The man, known throughout South Korea by the pen name of Minerva – after the Roman goddess of wisdom – upset the government with his doomsayer's forecasts for the economy and his satirical attacks on President Lee Myung Bak's policies. But when some of his predictions on the markets proved right, he gained a huge following among South Koreans fretting over an uncertain economic future.
Park Dae Sung's arrest on Saturday on charges of spreading false online information with a harmful intent – a crime punishable by up to five years in prison – came as the South Korean government was escalating its efforts to fight the fallout of the global financial turmoil. … The government has become increasingly sensitive to negative reports on its economy. … Newspapers reported his predictions. The government scrambled to dispute his claims. …
When state prosecutors stormed his apartment on Wednesday evening, however, they found a soft-spoken 31-year-old Internet buff in between jobs who holed up at home reading mail-order books on finance and scouring the Web. His formal education ended after a two-year community college course in information technology. …

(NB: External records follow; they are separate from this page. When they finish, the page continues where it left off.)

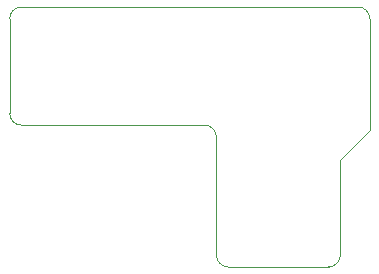
<source format=gbr>
%TF.GenerationSoftware,KiCad,Pcbnew,6.99.0-1.20221101gitf80c150.fc36*%
%TF.CreationDate,2022-11-28T17:43:38+00:00*%
%TF.ProjectId,bugg-mic-r4,62756767-2d6d-4696-932d-72342e6b6963,rev?*%
%TF.SameCoordinates,Original*%
%TF.FileFunction,Profile,NP*%
%FSLAX46Y46*%
G04 Gerber Fmt 4.6, Leading zero omitted, Abs format (unit mm)*
G04 Created by KiCad (PCBNEW 6.99.0-1.20221101gitf80c150.fc36) date 2022-11-28 17:43:38*
%MOMM*%
%LPD*%
G01*
G04 APERTURE LIST*
%TA.AperFunction,Profile*%
%ADD10C,0.100000*%
%TD*%
G04 APERTURE END LIST*
D10*
X-10000003Y4999997D02*
G75*
G03*
X-11000000Y4000000I-1J-999996D01*
G01*
X5500000Y-5000000D02*
X-10000000Y-5000000D01*
X6500000Y-16000003D02*
G75*
G03*
X7500000Y-17000000I1000000J3D01*
G01*
X16000003Y-17000000D02*
G75*
G03*
X17000000Y-16000000I-3J1000000D01*
G01*
X19500000Y-5450000D02*
X17000000Y-7950000D01*
X-10000000Y5000000D02*
X18500000Y5000000D01*
X17000000Y-7950000D02*
X17000000Y-16000000D01*
X6500000Y-5999997D02*
G75*
G03*
X5500000Y-5000000I-1000000J-3D01*
G01*
X6500000Y-16000000D02*
X6500000Y-6000000D01*
X16000000Y-17000000D02*
X7500000Y-17000000D01*
X19500000Y4000003D02*
G75*
G03*
X18500000Y5000000I-1000000J-3D01*
G01*
X-10999997Y-4000003D02*
G75*
G03*
X-10000000Y-5000000I999996J-1D01*
G01*
X19500000Y4000000D02*
X19500000Y-5450000D01*
X-11000000Y-4000000D02*
X-11000000Y4000000D01*
M02*

</source>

The commentary that got him in trouble was his claim on Dec. 29 that the government issued an "emergency order" to financial firms and major corporations to stop buying U.S. dollars in a dire effort to arrest the fall of the Korean won. The government was forced to issue a denial … Park apologized and withdrew his Dec. 29 posting. Many of Park's predictions proved wrong, and he often did not substantiate his claims. He also lied about his background.
Does anyone think Park would have been jailed for a mistaken optimistic claim, or that government officials will be jailed for making false claims? Hat Tip to Sun Cho.